If you think inflation is bad now, wait until Biden cancels billions in college loans | Opinion

During his campaign, President Joe Biden floated the idea of student loan debt forgiveness, wiping millions of monthly payments clean. After 16 months in office, he’s revisiting that idea, telling a group of reporters at the White House that he was “taking a hard look” at canceling federal student loan debt and would decide in weeks.

While Biden has said $50,000 in individual student debt forgiveness is too much, he did mention $10,000 on the campaign trail. Whatever the amount, this is one of Biden’s worst ideas yet. Canceling student loans, offering “student loan debt forgiveness” — whatever you call it — an idea by any other name never stunk so bad.

Numbers vary, but there are an estimated 43 million federal student loan borrowers. Student debt affects a significant number of Texas students. During the 2019-20 academic year, 37 percent of Texas students had student debt, and 58 percent of students in their fourth year of pursuing a bachelor’s degree had student debt, according to the Austin-American Statesman.

In 2021, over half of Texas students completing college with a bachelor’s degree left with debt.

The average student loan amount nationwide varies: Some statistics suggest it’s around $28,000; others say it’s as high as almost $37,000. Depending on the amount, students and adults are paying around $300 monthly.

Sure, any adult who pays rent or a mortgage, a car loan, student loans, and monthly Amazon Prime/Hulu/Netflix/Starz/HBO/Disney+ subscriptions would love to have a small percentage of their monthly budget wiped out by a magical fairy operating as a really forgiving president, but the idea is asinine on many fronts.

The president doesn’t have executive authority to wipe clean a debt knowingly and purposely accrued. The federal government issues more than 90 percent of all student loans, and the rest are owned by private banks and managed by the government.

Biden’s team has taken a cue from Harvard lawyers who suggest playing semantics with the Higher Education Act to justify his use of authority. It’s baloney. The president is not a genie with unfettered power.

Forgiving student loans would add to inflation because that’s how the economy works.

What do you think people will do when they suddenly have an extra $300-$400 a month? That’s enough for a small car payment (unless Biden wipes those loans clean, too!), or to put down towards a vacation or even a home. This sudden influx of spending into the marketplace will cause inflation to go up even further.

It also would hurt the federal government’s bottom line: Canceling $10,000 per borrower would cost the federal government around $373 billion, while the estimated price of eliminating $50,000 per borrower would tally near $1 trillion.

Unless Biden targeted his student debt relief, any program would disproportionately benefit the middle and upper class. In 2019, households with graduate degrees owed 56% of the outstanding education debt. Do doctors and lawyers need this giveaway? And that’s to say nothing of people who responsibly paid for their or their child’s tuition in cash or paid off loans early through sheer determination and hard work.

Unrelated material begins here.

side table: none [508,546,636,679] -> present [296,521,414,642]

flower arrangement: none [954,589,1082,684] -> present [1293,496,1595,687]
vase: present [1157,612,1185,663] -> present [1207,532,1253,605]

This aspect of loan forgiveness, particularly, coupled with what it suggests about responsibility, fills people with white-hot rage. It juxtaposes two things people hold dear: money and personal responsibility. Erasing loans from the middle and upper class, loans they knowingly accrued to earn a degree that would then allow them to earn a top salary, negates any personal responsibility and allows them to walk away with thousands of dollars. It’s unethical.

The effect of loan forgiveness would be that working class people who didn’t even go to college are helping pay off the loans of those who did and earn more. It reeks of a new kind of Western socialism.

Biden’s loan forgiveness program would be an effort to equalize income and spread debt and wealth around in one fell swoop. It would punish people who have worked hard, and fail to reward those who have.

Socialism fails every time it’s tried. Biden should not try it here.

Nicole Russell is an opinion writer for the Fort Worth Star-Telegram.